Brief »
Pull every line that includes the word "sito" out of the data below and copy it.

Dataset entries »

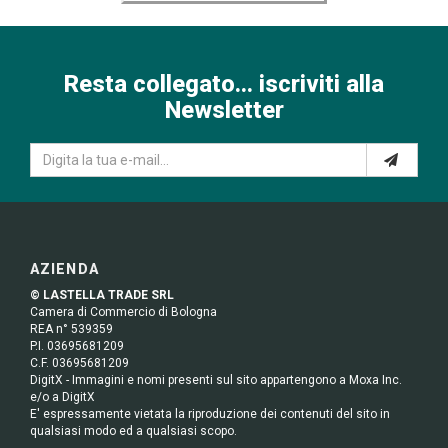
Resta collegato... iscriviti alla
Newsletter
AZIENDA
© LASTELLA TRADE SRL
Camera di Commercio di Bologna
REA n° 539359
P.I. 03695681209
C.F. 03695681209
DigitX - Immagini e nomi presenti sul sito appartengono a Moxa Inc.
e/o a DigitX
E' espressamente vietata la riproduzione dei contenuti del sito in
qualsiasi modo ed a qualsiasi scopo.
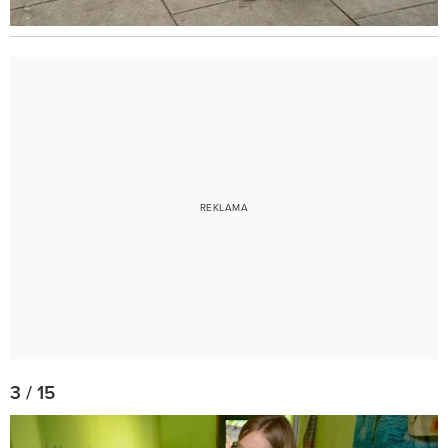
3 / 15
...
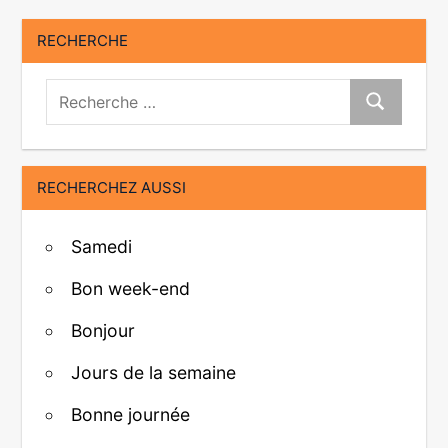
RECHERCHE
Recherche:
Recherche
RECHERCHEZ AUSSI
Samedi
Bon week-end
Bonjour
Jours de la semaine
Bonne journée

Result for this exercise »
DigitX - Immagini e nomi presenti sul sito appartengono a Moxa Inc.
E' espressamente vietata la riproduzione dei contenuti del sito in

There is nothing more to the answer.